The government also recently increased substantially the lump sum and weekly death benefits under the Comcare scheme to align them more closely with death benefits payable under state workers compensation schemes.

Furthermore, Comcare is undertaking a review of the permanent impairment arrangements in the scheme, in particular the current Permanent Impairment guide. The purpose of this review is to determine whether the scheme provides reasonable access to, and reasonable levels of, compensation in the case of workplace injuries which result in permanent impairment.

I have also directed Comcare to strengthen its OHS enforcement approach. This is to include development of guidance material which reflects a proactive enforcement policy, and to increase the expertise of its investigators. Finally, I will be writing to Comcare regarding the issuing of guidance material which encourages employers, as part of their health and safety management arrangements, to consult with all workers at or near the workplace, not just their direct employees. The guidance material will emphasise that consultation should be an ongoing process.
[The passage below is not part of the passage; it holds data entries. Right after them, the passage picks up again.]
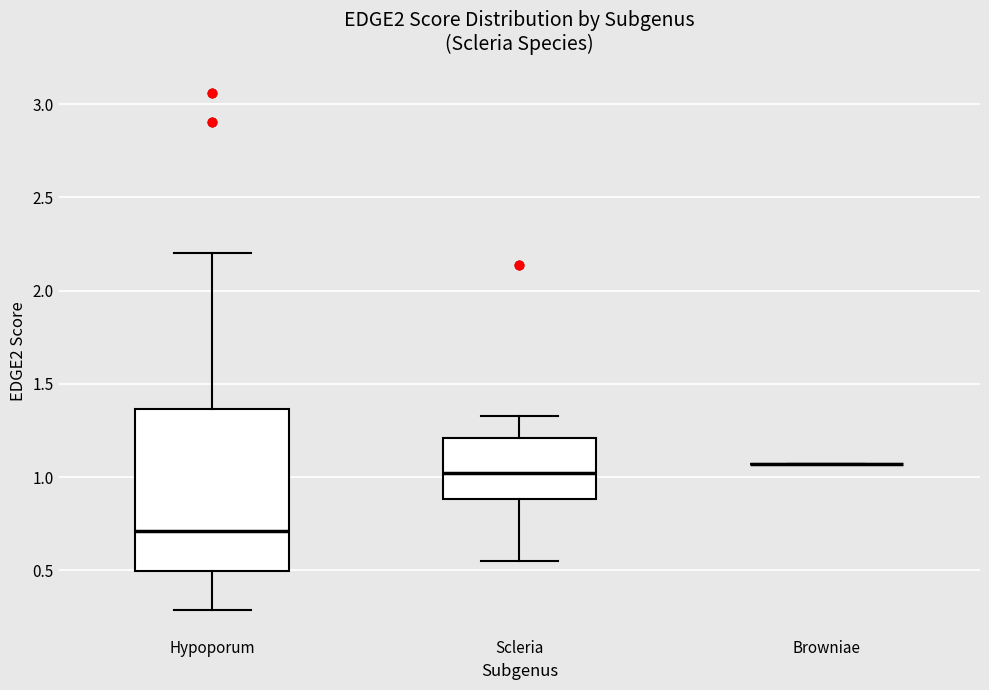

Where does the lower whisker of the box for Hypoporum end on the y-axis? The values are not printed on the chart, so give them approximately, as read against the axis.

0.30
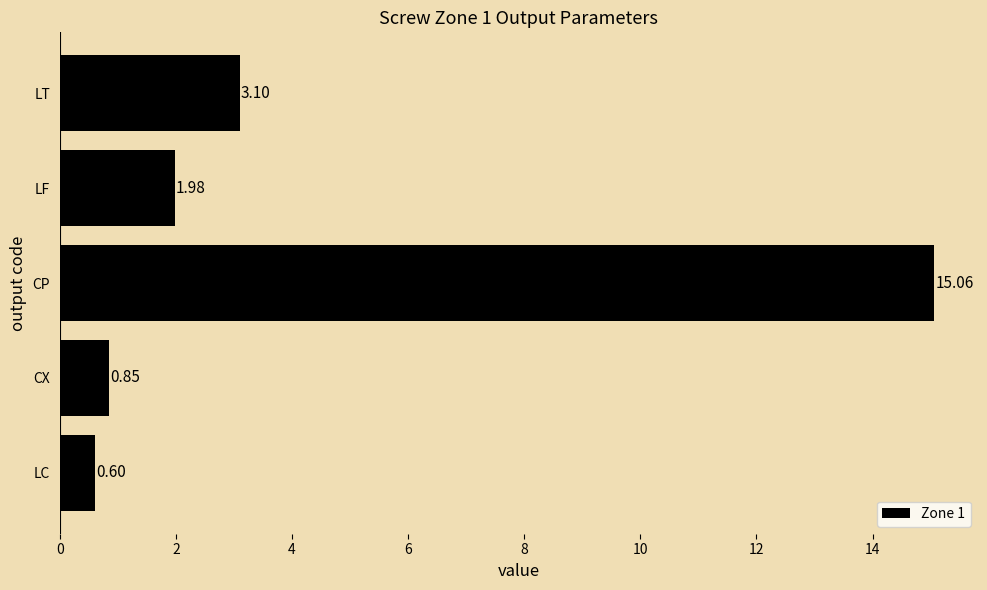

Which label corresponds to the largest value in the chart?

CP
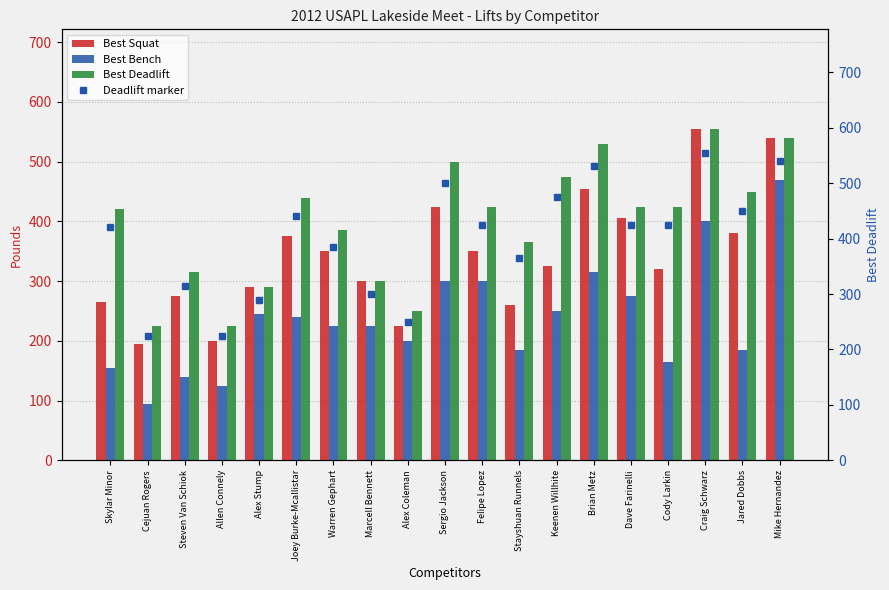

Is it true that Best Squat equals 297 at Brian Metz?

False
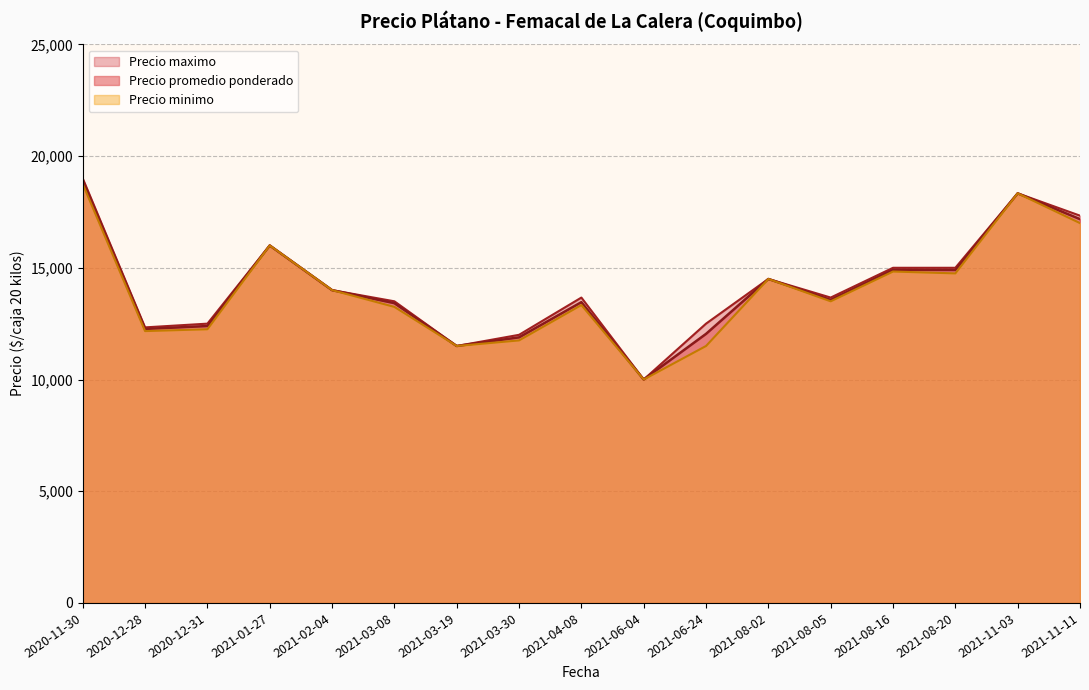

What is the highest value of the Precio minimo series?

18750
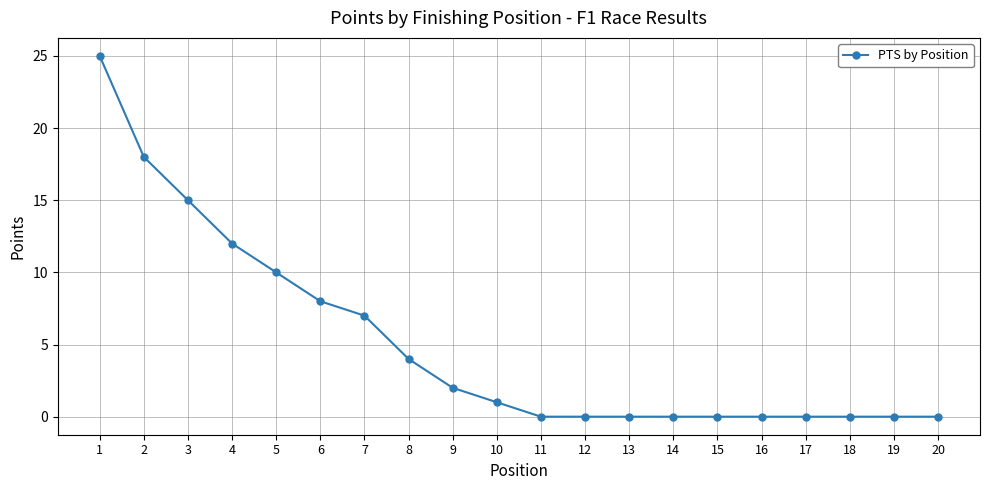

Reading right to left, transcribe all the data shown in this chart.

20=0	19=0	18=0	17=0	16=0	15=0	14=0	13=0	12=0	11=0	10=1	9=2	8=4	7=7	6=8	5=10	4=12	3=15	2=18	1=25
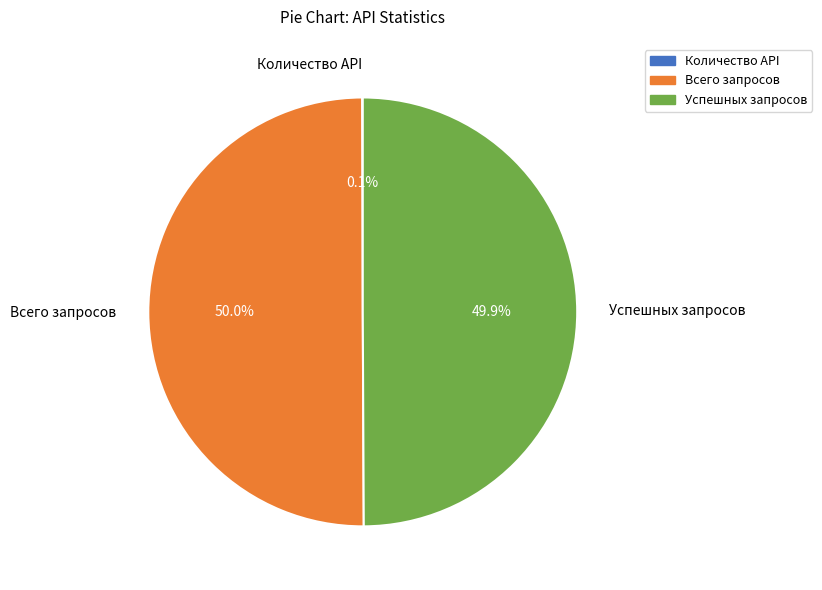

What portion of the pie excludes Успешных запросов?

50.1%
The government’s efforts to achieve harmonised national OHS laws and the strengthening of the Comcare scheme and its operations is another example of the Rudd government’s broader commitment to building a modern Australia. Australia’s long-term prosperity depends on this government delivering on our reforms that reduce the regulatory burden on business and deliver significant improvement in Australia’s competition, productivity and international competitiveness. With these objectives in mind, I commend the bill to the House.

Debate (on motion by Dr Southcott) adjourned.